Effects of the N-Terminal Acylamido Group of Imidazole- and Pyrrole-Containing Polyamides on DNA Sequence Specificity and Binding Affinity

Document Type


Publication Date


Publication Source


Volume Number


Issue Number


First Page


Last Page



American Chemical Society




The N-terminal formamido group on imidazole- and pyrrole-containing polyamides causes stacked polyamides to bind in the minor groove of DNA in the staggered motif, and it also increases the binding affinity compared to those of non-formamido compounds. To further investigate the role of the N-terminal acylamido in affecting sequence specificity and binding affinity, six polyamide analogues containing the core triheterocyclic structure IPI were designed and synthesized, and the acylamido moiety reported herein includes the following: formamido (f-IPI, 1), acetamido (Ac-IPI, 2), trifluoroacetamido (Tf-IPI, 3), N-methylureido (Mu-IPI, 4), N-methylpyrrole-2-carboxamido (PIPI, 5), and the C-13-labeled formamido-IPI compound (C-13-f-IPI, 6).

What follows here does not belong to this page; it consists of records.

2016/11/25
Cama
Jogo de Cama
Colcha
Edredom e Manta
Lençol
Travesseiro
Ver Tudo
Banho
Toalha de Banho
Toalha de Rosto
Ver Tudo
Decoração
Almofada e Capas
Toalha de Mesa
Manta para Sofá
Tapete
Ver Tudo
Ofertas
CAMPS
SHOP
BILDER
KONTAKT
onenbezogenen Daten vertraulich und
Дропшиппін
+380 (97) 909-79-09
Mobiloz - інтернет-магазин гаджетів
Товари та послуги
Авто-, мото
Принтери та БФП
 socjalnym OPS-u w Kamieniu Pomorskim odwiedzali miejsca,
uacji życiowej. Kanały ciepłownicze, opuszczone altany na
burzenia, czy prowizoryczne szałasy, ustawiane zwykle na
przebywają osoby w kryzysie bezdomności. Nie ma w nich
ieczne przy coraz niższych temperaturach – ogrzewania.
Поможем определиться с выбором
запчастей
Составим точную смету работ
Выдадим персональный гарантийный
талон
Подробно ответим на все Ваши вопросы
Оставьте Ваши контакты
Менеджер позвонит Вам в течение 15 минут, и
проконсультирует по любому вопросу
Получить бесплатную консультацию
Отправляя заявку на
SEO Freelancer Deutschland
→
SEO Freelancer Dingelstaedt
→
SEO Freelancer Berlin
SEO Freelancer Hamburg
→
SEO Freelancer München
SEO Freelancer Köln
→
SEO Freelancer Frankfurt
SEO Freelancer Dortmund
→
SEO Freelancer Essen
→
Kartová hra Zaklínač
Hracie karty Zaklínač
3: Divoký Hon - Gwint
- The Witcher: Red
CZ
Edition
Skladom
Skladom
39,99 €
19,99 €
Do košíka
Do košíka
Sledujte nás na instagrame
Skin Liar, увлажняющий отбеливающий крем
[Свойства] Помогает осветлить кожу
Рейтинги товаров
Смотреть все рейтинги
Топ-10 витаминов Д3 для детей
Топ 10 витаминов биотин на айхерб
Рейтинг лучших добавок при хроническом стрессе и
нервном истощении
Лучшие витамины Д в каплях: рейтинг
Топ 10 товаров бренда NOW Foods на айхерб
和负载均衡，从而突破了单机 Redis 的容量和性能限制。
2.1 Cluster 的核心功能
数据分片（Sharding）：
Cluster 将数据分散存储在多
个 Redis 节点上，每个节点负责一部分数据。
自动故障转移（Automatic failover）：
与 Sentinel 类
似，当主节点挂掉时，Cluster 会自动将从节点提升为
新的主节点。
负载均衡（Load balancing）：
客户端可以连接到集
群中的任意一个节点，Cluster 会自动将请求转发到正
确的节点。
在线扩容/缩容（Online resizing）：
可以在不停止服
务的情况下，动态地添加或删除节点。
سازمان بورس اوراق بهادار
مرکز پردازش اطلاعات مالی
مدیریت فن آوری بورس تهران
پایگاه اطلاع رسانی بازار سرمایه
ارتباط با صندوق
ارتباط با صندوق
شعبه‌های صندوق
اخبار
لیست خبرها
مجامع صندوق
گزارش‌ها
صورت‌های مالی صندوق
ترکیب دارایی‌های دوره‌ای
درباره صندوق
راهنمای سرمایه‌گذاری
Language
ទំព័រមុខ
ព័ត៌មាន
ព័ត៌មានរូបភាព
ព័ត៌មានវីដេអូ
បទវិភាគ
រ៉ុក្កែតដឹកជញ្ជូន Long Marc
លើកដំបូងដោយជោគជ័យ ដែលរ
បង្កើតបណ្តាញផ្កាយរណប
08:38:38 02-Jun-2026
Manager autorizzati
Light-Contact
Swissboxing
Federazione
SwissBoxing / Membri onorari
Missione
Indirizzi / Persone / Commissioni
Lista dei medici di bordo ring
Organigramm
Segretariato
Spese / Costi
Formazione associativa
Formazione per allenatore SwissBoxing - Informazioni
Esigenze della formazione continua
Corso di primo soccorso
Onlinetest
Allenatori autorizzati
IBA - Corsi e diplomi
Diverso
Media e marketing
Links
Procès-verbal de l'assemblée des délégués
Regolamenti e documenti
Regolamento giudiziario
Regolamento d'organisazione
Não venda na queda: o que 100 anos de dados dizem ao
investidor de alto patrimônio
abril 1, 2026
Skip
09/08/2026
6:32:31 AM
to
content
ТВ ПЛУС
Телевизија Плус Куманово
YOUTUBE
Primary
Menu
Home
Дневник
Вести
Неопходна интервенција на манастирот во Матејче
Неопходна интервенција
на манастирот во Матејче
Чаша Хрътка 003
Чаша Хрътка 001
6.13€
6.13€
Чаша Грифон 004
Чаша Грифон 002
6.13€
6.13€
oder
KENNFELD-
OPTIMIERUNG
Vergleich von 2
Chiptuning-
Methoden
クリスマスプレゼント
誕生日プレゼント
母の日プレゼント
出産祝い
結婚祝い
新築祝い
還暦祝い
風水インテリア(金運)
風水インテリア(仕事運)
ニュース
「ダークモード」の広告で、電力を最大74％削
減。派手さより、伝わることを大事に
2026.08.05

In addition, two nonacylated IPI compounds were also synthesized and examined, namely, the amino-containing (NH2-IPI, 7) and non-formamido (nf-IPI, 8) compounds. The binding characteristics of compounds 1-8 were investigated using methods of molecularBiology and biochemistry, which included biophysical techniques, such as DNA melts, circular dichroism, isothermal titration calorimety, and surface plasmon resonance and DNase I footprinting. With the exception of nf-IPI and NH2-IPI, all other compounds preferentially interacted with the cognate sequence, 5'-ACGCGT-3'. The biophysical results suggest that all six compounds bind within the minor groove at their cognate DNA sequence as stacked, staggered, antiparallel dimers. The order from highest to lowest binding affinities is as follows: f-IPI > P-IPI > Ac-IPI > Mu-IPI > Tf-IPI NH2 and nf-IPI. Hence, having an acylamido moiety at the N-terminus is important for the binding of polyamides to DNA. in a stacked and staggered motif. According to footprinting analysis, P-IPI (5), Ac-IPI (2), Mu-IPI (4), and Tf-IPI (3) exhibited some enhancement in sequence preference for their cognate 5'-ACGCGT-3' over f-IPI (1). NMR analysis of the [C-13]f-IPI-CGCGnmr complex showed a slight downfield shift in the formamido C-13 signal indicating that the moiety remained intact. The trend in binding affinity suggests that steric factors play a role, in which small and planar aromatic acylamido units such as f, Ac, and P are preferred. Polar groups, such as in Mu-IPI (4) and Tf-IPI (3), afforded negative effects on binding affinity, compared to that of Ac-IPI (2).